Let's watch it to Oblivion music in slo-mo.
Things and Stuff
This is a Scissors play, i.e. it's a counter to the defense selling out against a pass. On a normal down against normal quarters this play is going into the teeth of MSU's defense. State will normally pack this area with linebackers so much that offenses don't even bother attacking them there. That's why their Double-A gaps blitz works so well; the last place the opponent is likely to be throwing is where the defense just evacuated (and there are safeties around to hold it down if that happens). Passing down defense is the same idea: they use their own tendency to create a tendency they can exploit. This little RB screen is a good way to break the cycle.

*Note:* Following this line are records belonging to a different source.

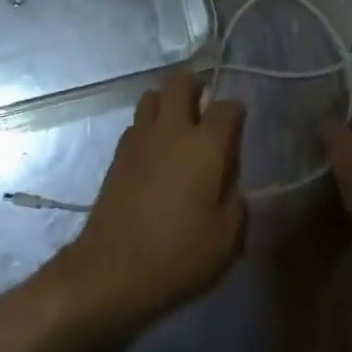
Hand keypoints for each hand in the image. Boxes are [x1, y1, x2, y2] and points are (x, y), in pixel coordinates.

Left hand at [49, 72, 246, 334]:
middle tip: (204, 105)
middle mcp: (172, 129)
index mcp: (205, 145)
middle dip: (195, 85)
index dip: (235, 112)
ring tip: (177, 123)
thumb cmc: (178, 255)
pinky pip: (136, 122)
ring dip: (167, 100)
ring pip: (152, 95)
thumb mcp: (226, 239)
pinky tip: (155, 150)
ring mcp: (140, 137)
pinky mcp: (118, 153)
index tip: (238, 126)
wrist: (113, 268)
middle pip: (180, 83)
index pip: (226, 107)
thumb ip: (235, 203)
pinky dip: (148, 125)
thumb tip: (230, 184)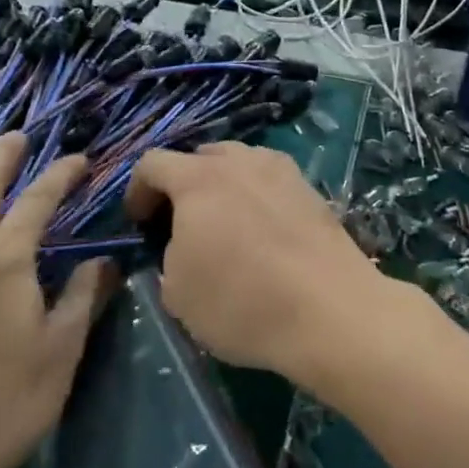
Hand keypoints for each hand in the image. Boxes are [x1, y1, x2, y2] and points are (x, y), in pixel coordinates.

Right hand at [124, 142, 394, 389]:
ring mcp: (281, 170)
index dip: (137, 190)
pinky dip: (256, 196)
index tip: (140, 223)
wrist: (330, 311)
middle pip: (199, 157)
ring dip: (223, 186)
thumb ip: (169, 256)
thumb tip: (184, 245)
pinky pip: (270, 180)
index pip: (152, 163)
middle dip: (182, 184)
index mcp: (198, 179)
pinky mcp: (311, 189)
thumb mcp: (178, 294)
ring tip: (225, 224)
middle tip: (182, 223)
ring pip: (239, 163)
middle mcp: (240, 161)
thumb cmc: (242, 302)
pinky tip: (263, 231)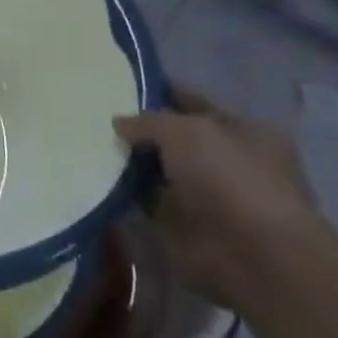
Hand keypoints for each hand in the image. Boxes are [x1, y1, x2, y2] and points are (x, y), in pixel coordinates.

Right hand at [112, 84, 318, 307]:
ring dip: (128, 161)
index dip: (160, 91)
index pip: (193, 102)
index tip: (117, 84)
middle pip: (172, 137)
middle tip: (91, 114)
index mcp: (244, 131)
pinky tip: (94, 177)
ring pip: (156, 168)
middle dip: (138, 129)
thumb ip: (149, 121)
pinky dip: (124, 192)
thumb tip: (120, 123)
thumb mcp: (185, 131)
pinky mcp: (183, 223)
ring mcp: (205, 194)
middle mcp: (226, 160)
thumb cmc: (230, 178)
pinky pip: (145, 199)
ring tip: (85, 143)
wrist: (252, 253)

Design-wise the play is hardly different from four verts (with the traditional Harbaugh outlets planned into at least one route). Verts often has a RB leaking out either on a swing or angling like this under the coverage, since an emergency pass to any of the four downfield receivers would be a dangerous prospect. Except this play flips that narrative; the receivers going deep draw off the coverage and the leaking RB pass is the main thing, set up by the center trundling downfield. Harbaugh took the skeleton of the world's greatest "go long" play that's designed to force you to throw to the running back, and turned it into an old fashioned anti-blitz screen.
The cool thing is it retains that anti-blitz property. Had Michigan caught them in the double-A gaps blitz here then Glasgow doesn't even have to work downfield to get his block; he can delay, then slip by the blitzers and escort his back down the field. The QB just has to get it out before the rush hits home.
And over the DL's arms. Natch. Ah well, I bet we'll see it again.